PENGUKURAN EFEKTIVITAS MESIN DRY LAMINATION PADA PRODUKSI KEMASAN FLEKSIBEL DI PT XYZ

Penulis

  • Cika Arini Pramesti Universitas Pendidikan Indonesia
  • Syifa Fajar Maulani Universitas Pendidikan Indonesia
  • Ma'ruf Universitas Pendidikan Indonesia

Kata Kunci:

Efektivitas Peralatan, Overall Equipment Effectiveness, Six Big Losses, Dry Lamination

Abstrak

Proses dry lamination merupakan salah satu tahapan penting dalam produksi kemasan fleksibel karena berperan dalam membentuk struktur multilayer serta menentukan kualitas perekatan antar material. Namun, kinerja mesin dry lamination yang belum optimal dapat menyebabkan kehilangan waktu produksi, penurunan kecepatan operasi, serta meningkatnya produk cacat yang berdampak pada efektivitas mesin. Penelitian ini bertujuan untuk menganalisis kinerja mesin dry lamination di PT XYZ menggunakan metode Overall Equipment Effectiveness (OEE), mengidentifikasi sumber kerugian dominan berdasarkan pendekatan Six Big Losses, serta memberikan usulan perbaikan untuk meningkatkan efektivitas mesin. Penelitian menggunakan pendekatan kuantitatif dengan metode deskriptif berdasarkan data operasional tiga mesin dry lamination (Drylami 2, Drylami 3, dan Drylami 4) selama periode Januari–Desember 2025. Hasil penelitian menunjukkan bahwa nilai OEE rata-rata masing-masing mesin sebesar 33% pada Drylami 2, 43% pada Drylami 3, dan 45% pada Drylami 4, yang seluruhnya masih berada di bawah standar OEE ideal sebesar 85%. Komponen quality menjadi faktor yang paling berkontribusi terhadap rendahnya nilai OEE dengan nilai berkisar antara 52–61%. Hasil analisis Six Big Losses menunjukkan bahwa defect losses merupakan kerugian yang paling dominan dan konsisten pada seluruh mesin sebesar 14%, diikuti oleh reduced speed losses sebesar 12–14%. Selain itu, Drylami 2 memiliki breakdown losses tertinggi sebesar 20% yang berdampak pada rendahnya nilai availability.

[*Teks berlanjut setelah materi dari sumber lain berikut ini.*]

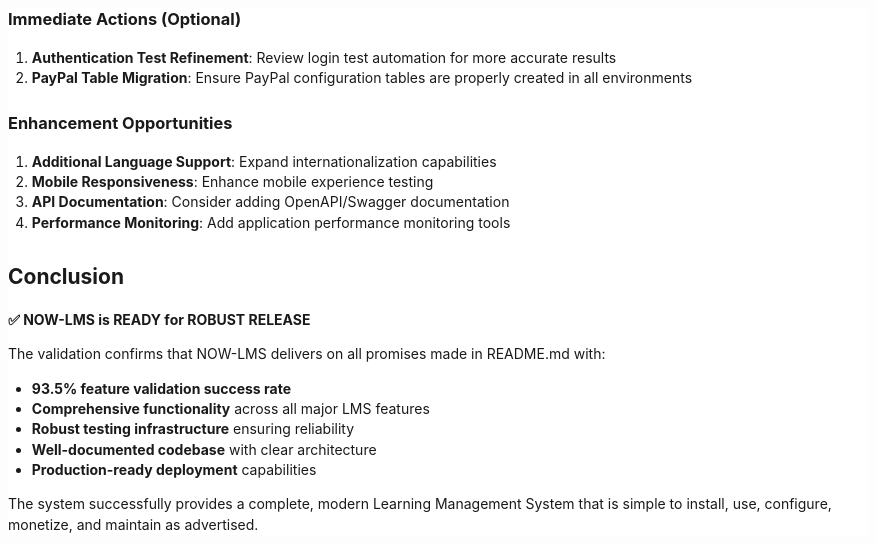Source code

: ### Immediate Actions (Optional)
1. **Authentication Test Refinement**: Review login test automation for more accurate results
2. **PayPal Table Migration**: Ensure PayPal configuration tables are properly created in all environments

### Enhancement Opportunities
1. **Additional Language Support**: Expand internationalization capabilities
2. **Mobile Responsiveness**: Enhance mobile experience testing
3. **API Documentation**: Consider adding OpenAPI/Swagger documentation
4. **Performance Monitoring**: Add application performance monitoring tools

## Conclusion

**✅ NOW-LMS is READY for ROBUST RELEASE**

The validation confirms that NOW-LMS delivers on all promises made in README.md with:
- **93.5% feature validation success rate**
- **Comprehensive functionality** across all major LMS features
- **Robust testing infrastructure** ensuring reliability
- **Well-documented codebase** with clear architecture
- **Production-ready deployment** capabilities

The system successfully provides a complete, modern Learning Management System that is simple to install, use, configure, monetize, and maintain as advertised.
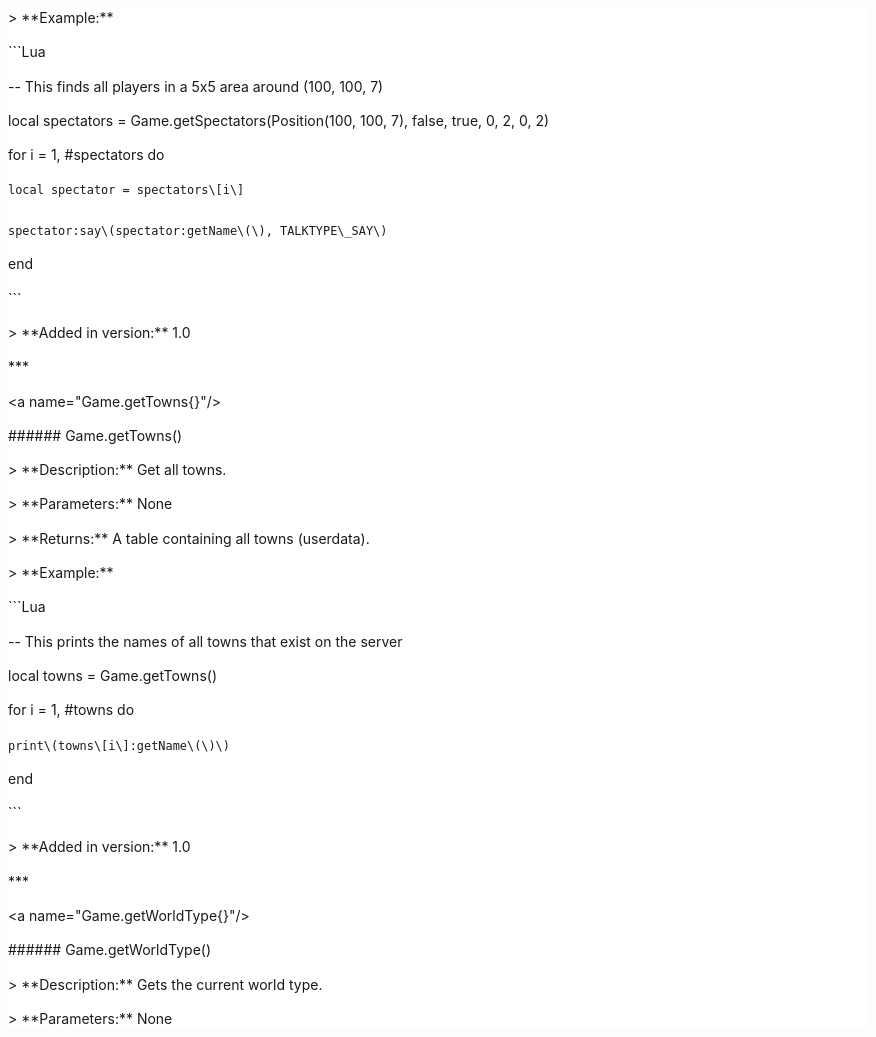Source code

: &gt; \*\*Example:\*\* 

\`\`\`Lua

-- This finds all players in a 5x5 area around \(100, 100, 7\)

local spectators = Game.getSpectators\(Position\(100, 100, 7\), false, true, 0, 2, 0, 2\)

for i = 1, \#spectators do

	local spectator = spectators\[i\]

	spectator:say\(spectator:getName\(\), TALKTYPE\_SAY\)

end

\`\`\`

&gt; \*\*Added in version:\*\* 1.0



\*\*\*



&lt;a name="Game.getTowns{}"/&gt;

\#\#\#\#\#\# Game.getTowns\(\)

&gt; \*\*Description:\*\* Get all towns.  

&gt; \*\*Parameters:\*\* None  

&gt; \*\*Returns:\*\* A table containing all towns \(userdata\).  

&gt; \*\*Example:\*\* 

\`\`\`Lua

-- This prints the names of all towns that exist on the server

local towns = Game.getTowns\(\)

for i = 1, \#towns do

	print\(towns\[i\]:getName\(\)\)

end

\`\`\`

&gt; \*\*Added in version:\*\* 1.0



\*\*\*



&lt;a name="Game.getWorldType{}"/&gt;

\#\#\#\#\#\# Game.getWorldType\(\)

&gt; \*\*Description:\*\* Gets the current world type.  

&gt; \*\*Parameters:\*\* None  
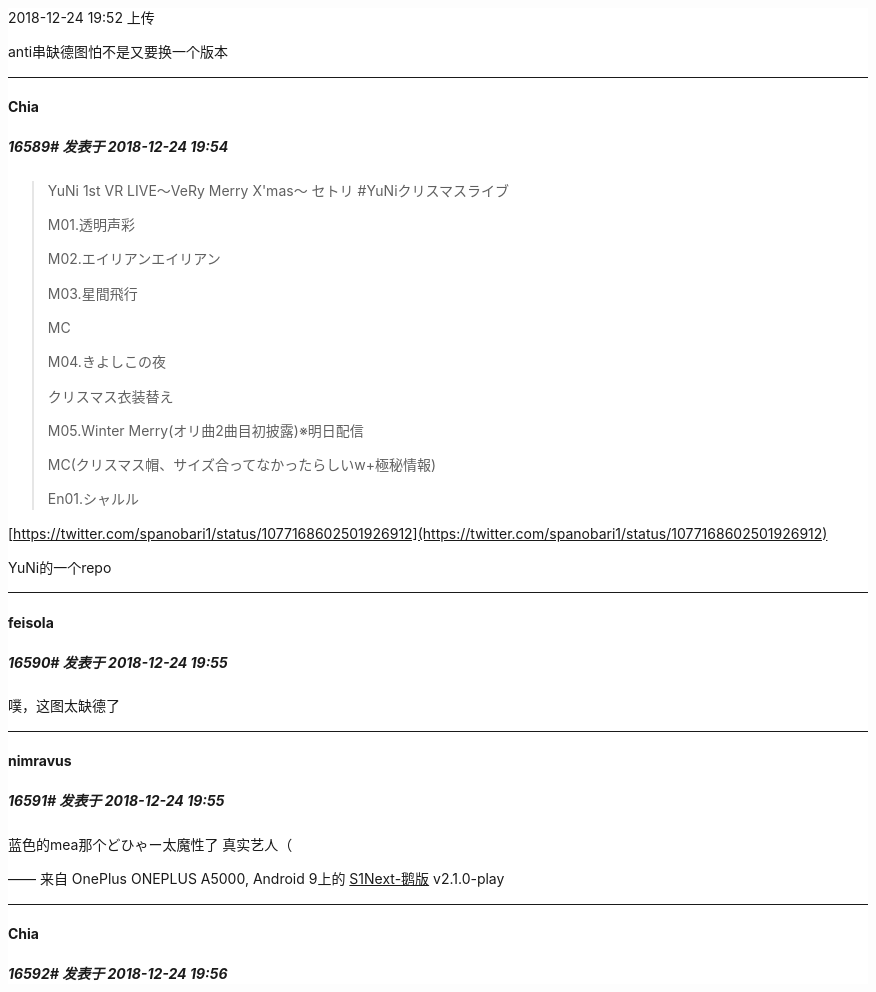 2018-12-24 19:52 上传


anti串缺德图怕不是又要换一个版本


*****

####  Chia  
##### 16589#       发表于 2018-12-24 19:54


<blockquote>YuNi 1st VR LIVE～VeRy Merry X'mas〜 セトリ #YuNiクリスマスライブ

M01.透明声彩

M02.エイリアンエイリアン

M03.星間飛行

MC

M04.きよしこの夜

クリスマス衣装替え

M05.Winter Merry(オリ曲2曲目初披露)※明日配信

MC(クリスマス帽、サイズ合ってなかったらしいw+極秘情報)

En01.シャルル</blockquote>
[https://twitter.com/spanobari1/status/1077168602501926912](https://twitter.com/spanobari1/status/1077168602501926912)


YuNi的一个repo


*****

####  feisola  
##### 16590#       发表于 2018-12-24 19:55


噗，这图太缺德了


*****

####  nimravus  
##### 16591#       发表于 2018-12-24 19:55


蓝色的mea那个どひゃー太魔性了
真实艺人（

—— 来自 OnePlus ONEPLUS A5000, Android 9上的 [S1Next-鹅版](https://github.com/ykrank/S1-Next/releases) v2.1.0-play


*****

####  Chia  
##### 16592#       发表于 2018-12-24 19:56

Temuan penelitian menunjukkan bahwa peningkatan efektivitas mesin perlu difokuskan pada pengurangan produk cacat, pengendalian parameter proses laminasi, peningkatan kepatuhan terhadap work instruction, serta penguatan program pemeliharaan mesin untuk mengurangi kerusakan dan kehilangan waktu produksi.